Dar uma nova vida às fibras óticas de plástico. Este é um dos objetivos do projeto desenvolvido pelo Instituto de Telecomunicações e financiado pela FCT.

Dar uma nova vida às fibras óticas de plástico (POF). Este é um dos objetivos do HiPOF – projeto desenvolvido pelo Instituto de Telecomunicações (IT) e financiado pela FCT. Durante a investigação, a equipa centrou-se no desenvolvimento de novas técnicas de processamento destas fibras, aplicando-as em redes de dados de alguns edifícios e, ainda, em sensores, reduzindo, desta forma e substancialmente, o tempo necessário para as conectar.

Os investigadores do IT desenvolveram, também, uma técnica inovadora que possibilitou a produção de filtros óticos de elevada qualidade, o que permitiu, por sua vez, aumentar consideravelmente a capacidade de transmissão de dados através da paralelização dessa informação. É importante referir, igualmente, que a técnica usada pelos especialistas permitiu melhorar as características técnicas dos sensores óticos.

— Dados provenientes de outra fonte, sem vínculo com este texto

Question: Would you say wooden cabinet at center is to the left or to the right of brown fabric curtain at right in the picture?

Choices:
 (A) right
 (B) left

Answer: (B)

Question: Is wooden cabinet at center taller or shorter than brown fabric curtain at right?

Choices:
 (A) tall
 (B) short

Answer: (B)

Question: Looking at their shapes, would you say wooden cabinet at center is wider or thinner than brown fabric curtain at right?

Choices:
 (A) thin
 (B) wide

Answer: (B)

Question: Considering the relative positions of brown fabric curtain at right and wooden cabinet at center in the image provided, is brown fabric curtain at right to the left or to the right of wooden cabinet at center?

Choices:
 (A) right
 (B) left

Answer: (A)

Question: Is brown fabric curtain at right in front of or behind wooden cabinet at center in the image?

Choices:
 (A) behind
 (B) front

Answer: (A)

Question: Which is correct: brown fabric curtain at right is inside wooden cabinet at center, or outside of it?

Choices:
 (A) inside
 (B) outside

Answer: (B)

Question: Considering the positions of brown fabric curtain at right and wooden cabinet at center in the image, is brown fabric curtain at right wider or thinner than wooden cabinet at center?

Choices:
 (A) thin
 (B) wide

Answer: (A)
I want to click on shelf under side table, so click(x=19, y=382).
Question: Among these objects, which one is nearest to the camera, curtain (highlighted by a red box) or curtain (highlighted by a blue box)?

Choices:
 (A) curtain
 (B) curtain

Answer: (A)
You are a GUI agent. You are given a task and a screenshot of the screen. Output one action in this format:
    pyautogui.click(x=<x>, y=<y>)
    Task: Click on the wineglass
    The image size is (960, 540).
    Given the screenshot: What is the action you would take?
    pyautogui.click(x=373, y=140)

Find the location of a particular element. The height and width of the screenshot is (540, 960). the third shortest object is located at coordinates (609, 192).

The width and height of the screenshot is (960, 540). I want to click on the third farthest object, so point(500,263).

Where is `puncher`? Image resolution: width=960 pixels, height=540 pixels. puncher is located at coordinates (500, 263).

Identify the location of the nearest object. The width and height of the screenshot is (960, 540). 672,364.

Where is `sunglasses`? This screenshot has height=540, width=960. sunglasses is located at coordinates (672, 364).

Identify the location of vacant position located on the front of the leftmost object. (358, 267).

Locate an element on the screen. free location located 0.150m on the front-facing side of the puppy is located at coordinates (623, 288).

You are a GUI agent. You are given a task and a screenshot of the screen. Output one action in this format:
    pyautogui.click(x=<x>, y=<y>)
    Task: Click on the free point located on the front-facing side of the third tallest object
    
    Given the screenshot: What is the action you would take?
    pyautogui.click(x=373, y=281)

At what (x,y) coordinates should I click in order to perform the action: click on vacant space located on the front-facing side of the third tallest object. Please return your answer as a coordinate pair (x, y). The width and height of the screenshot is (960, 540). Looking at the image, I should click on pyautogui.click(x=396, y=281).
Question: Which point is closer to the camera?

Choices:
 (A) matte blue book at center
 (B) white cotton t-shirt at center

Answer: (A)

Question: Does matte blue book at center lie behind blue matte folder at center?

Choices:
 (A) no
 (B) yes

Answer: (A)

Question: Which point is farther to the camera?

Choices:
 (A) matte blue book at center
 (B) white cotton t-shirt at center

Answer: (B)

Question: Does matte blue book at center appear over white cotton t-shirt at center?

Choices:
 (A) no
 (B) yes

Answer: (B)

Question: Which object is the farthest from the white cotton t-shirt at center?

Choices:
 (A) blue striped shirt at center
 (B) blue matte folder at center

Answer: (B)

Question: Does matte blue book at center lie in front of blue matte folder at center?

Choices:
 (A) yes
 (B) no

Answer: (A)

O projeto HiPOF ganha especial relevância se tivermos em conta que a necessidade de uma maior capacidade de transmissão de dados entre equipamentos informáticos e media – nomeadamente nos equipamentos para os futuros standards de televisão de 8K e para a realidade virtual – obriga a uma preparação específica das infraestruturas de rede dos edifícios e condomínios.

As fibras óticas de plástico (POF) posicionam-se, aqui, como a solução mais adequada para estas redes locais de elevada capacidade. Além destas vantagens, as POF – devido à sua robustez, comparativamente à fibra de sílica – têm, ainda, custos de instalação muito mais reduzidos. A equipa de investigação pretende que, no final do projeto, se consiga atingir um novo record mundial de transmissão de dados nestas fibras.

As fibras óticas de plástico posicionam-se, também, como uma alternativa muito interessante no desenvolvimento de sensores óticos com elevada resolução, para efetuar medições de deformação, temperatura e para analisar elementos químicos.

A imunidade à interferência eletromagnética, a possibilidade de incorporar múltiplos sensores numa única fibra e a resistência mecânica – quando comparada com os sensores de fibra ótica de vidro – são as principais vantagens das POF.